Credit Agricole and HSBC were also hired as “structural advisors,” and they have the additional responsibility of preparing a prospectus for the offering.

Shortly after, the FRA prepared in late June a preliminary list of international environmental observers to verify the green project criteria and establish a register of local environmental monitors, while exempting issuers from 50% of fees.

In July, Bloomberg quoted Mohamed Hegazy, head of the Finance Ministry’s debt management unit, as saying, “Egypt is in an advanced stage of issuing a $500 million green bond.”

This “small issuance” is mainly to measure both the markets’ appetite, investors demand, and the interest rates they would be pursuing, Assistant Finance Minister for Debt Khaled Abdel Rahman told local press in the same month.

The transaction should attract Asian investors due to lower interest rates, the ministry’s official noted, if only because of the interest rate differential.

However, there are some pending challenges.

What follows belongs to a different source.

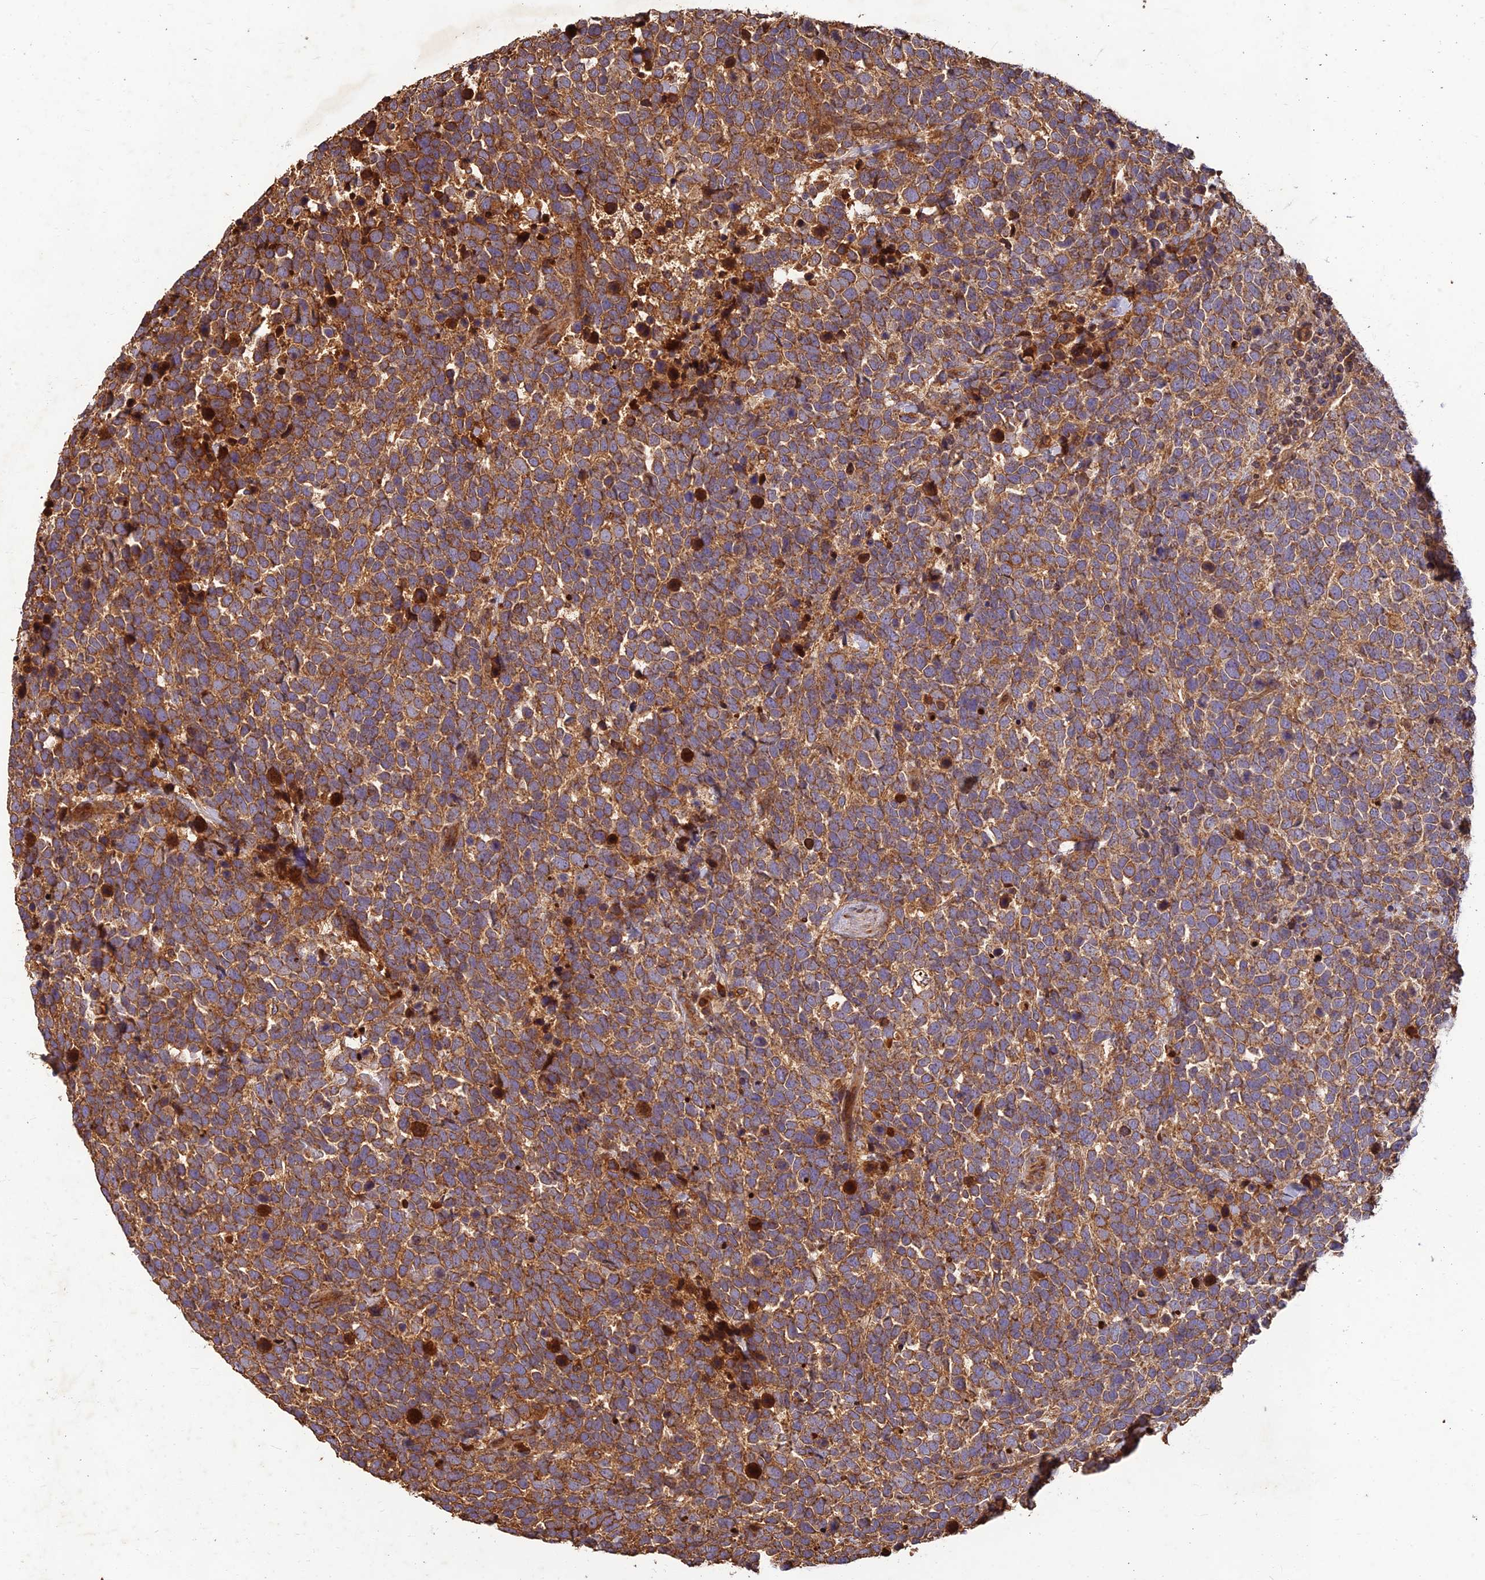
{"staining": {"intensity": "moderate", "quantity": ">75%", "location": "cytoplasmic/membranous"}, "tissue": "urothelial cancer", "cell_type": "Tumor cells", "image_type": "cancer", "snomed": [{"axis": "morphology", "description": "Urothelial carcinoma, High grade"}, {"axis": "topography", "description": "Urinary bladder"}], "caption": "DAB (3,3'-diaminobenzidine) immunohistochemical staining of human urothelial cancer demonstrates moderate cytoplasmic/membranous protein staining in about >75% of tumor cells.", "gene": "CORO1C", "patient": {"sex": "female", "age": 82}}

The ministry’s official noted that interest rates may be low, but the procedures of marketing bonds in Asia are more complicated.

He explained that Egypt would have to pay higher insurance fees for the companies that would cover the offering.

Not only that, but the Asian markets also do not usually depend on rating agencies, namely S&P, Moody’s, and Fitch, to evaluate bonds, which means that Egyptian bonds will have to be assessed through Asian agencies, which could lengthen procedures.

Private sector

The private sector is also underway for the issuance of green bonds to diversify funding sources and finance projects at a lower interest rate compared to other means of funding.

In emerging markets, 59% of green bond issuances are from financial institutions, based on a 2019 report by IFC.

Commercial International Bank - Egypt (CIB) is moving toward offering Egypt’s first green bonds. In September, Heba Abdellatif, head of debt capital markets at CIB, reportedly said that the bank has been working in collaboration with the IFC to issue Egypt’s first green bonds offering through a private placement, which will see the IFC invested $65 million in the first tranche of the five-year bonds.

This might be followed by another tranche, in which IFC will pump $100 million.

The two parties are planning to finalize the issuance by the third quarter of 2020. The issuance’s proceeds are planned to finance some of CIB’s projects, which are not specified yet.

The IFC will help the bank build its expertise in “climate finance eligibility criteria, greenhouse gas emission savings calculation, green bond reporting, and green building financing,” according to a local press.

Not only that, but several other multilateral institutions have also been in talks with the CIB for similar investments, Abdellatif said in the same statement, without disclosing further details.

What’s it in for the country?

The country has been seeking to issue this specific kind of bonds for a couple of reasons. The ministry highlighted in a February statement that the green bonds will help Egypt expand its investor base in the Egyptian market, and encouraging clean investments in the region, and providing sustainable financing for environmentally friendly projects.

Maait also told a local news provider in July that another reason why the ministry is interested in green bonds is lower interest rates compared to the traditional Eurobonds issuances, while diversifying debt resources to hedge against potential market volatility

Moving forward, green bonds are expected to pave the way for other types of issuances.

Government officials highlighted that Egypt is today looking at its first issuance of infrastructure bonds in fiscal year 2020/2021, which was scheduled to take place in the second half of 2019/2020.

All in all, green bonds are beneficial for both issuers and investors. For issuers, they help develop a corporate branding that sends a strong signal to the market on their commitment to climate change, while attracting new investors and tapping a wider investor base, according to a 2018 report by IFC.

Furthermore, green bonds offer institutional investors long-term maturities, and relatively predictable returns for their risk exposure, the report highlighted. Additionally, they enable investors to direct financial flows to specific projects and assets earmarked as green.